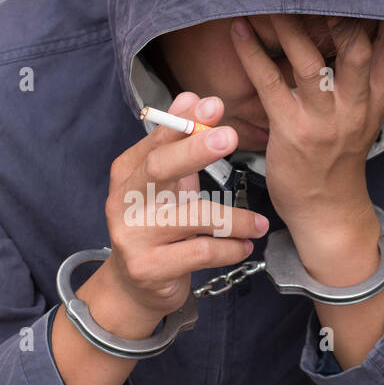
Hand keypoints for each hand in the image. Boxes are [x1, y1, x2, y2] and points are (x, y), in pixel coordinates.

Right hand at [95, 91, 269, 334]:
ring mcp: (133, 236)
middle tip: (230, 136)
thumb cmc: (157, 227)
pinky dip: (230, 248)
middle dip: (196, 149)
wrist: (134, 287)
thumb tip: (192, 97)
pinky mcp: (148, 268)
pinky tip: (245, 247)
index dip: (184, 122)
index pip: (156, 140)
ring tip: (259, 225)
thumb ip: (177, 145)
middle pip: (160, 168)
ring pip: (192, 217)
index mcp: (127, 173)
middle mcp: (123, 201)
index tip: (213, 104)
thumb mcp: (166, 185)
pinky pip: (200, 252)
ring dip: (235, 219)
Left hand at [229, 14, 383, 280]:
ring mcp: (324, 120)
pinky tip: (239, 29)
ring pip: (309, 61)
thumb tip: (377, 33)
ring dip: (287, 24)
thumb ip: (370, 78)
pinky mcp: (292, 132)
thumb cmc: (339, 161)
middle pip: (356, 47)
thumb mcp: (366, 118)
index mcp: (375, 100)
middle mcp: (355, 106)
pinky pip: (270, 84)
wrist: (328, 212)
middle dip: (338, 10)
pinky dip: (253, 53)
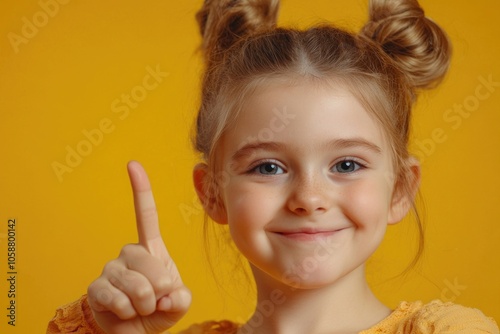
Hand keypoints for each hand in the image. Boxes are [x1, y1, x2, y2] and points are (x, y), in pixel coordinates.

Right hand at [87, 161, 190, 333]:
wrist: (134, 330)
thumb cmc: (158, 309)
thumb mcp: (178, 302)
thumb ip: (181, 296)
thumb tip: (166, 293)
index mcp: (151, 249)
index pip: (145, 215)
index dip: (140, 190)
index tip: (133, 164)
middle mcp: (128, 253)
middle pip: (150, 264)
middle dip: (159, 290)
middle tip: (155, 301)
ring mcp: (110, 268)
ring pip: (136, 286)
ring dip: (144, 304)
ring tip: (140, 307)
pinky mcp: (96, 287)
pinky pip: (117, 299)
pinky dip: (128, 312)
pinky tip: (125, 311)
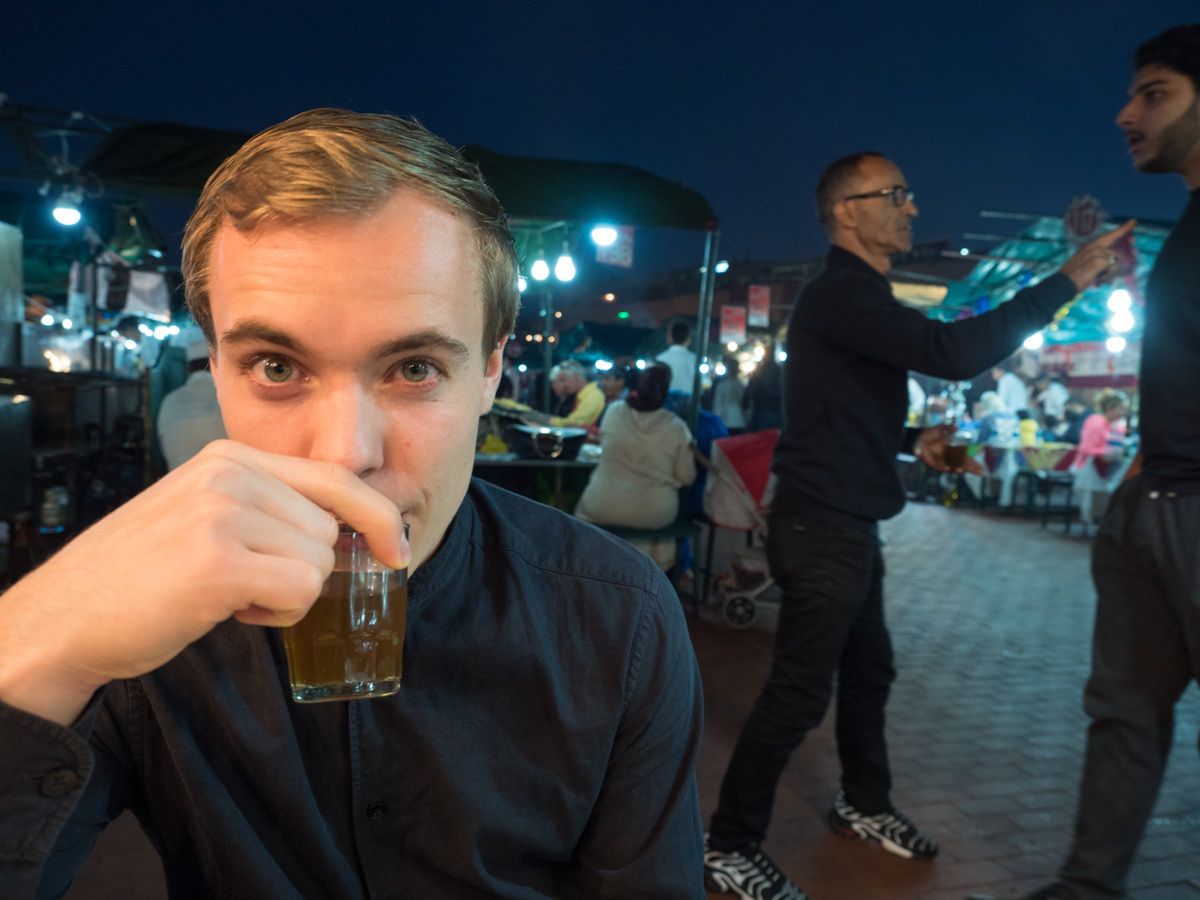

■ ■ ■

**What the exercise asks**
Show, from the material above, each line that includes the string "middle".

**Result for this exercise**
middle tip: (230, 136)
middle dip: (196, 149)
middle pip: (160, 168)
middle mcp: (123, 201)
middle pip: (356, 47)
middle mcp: (355, 106)
middle dip: (338, 10)
middle mcp: (128, 253)
middle pip: (150, 264)
middle dip: (159, 290)
middle tip: (155, 301)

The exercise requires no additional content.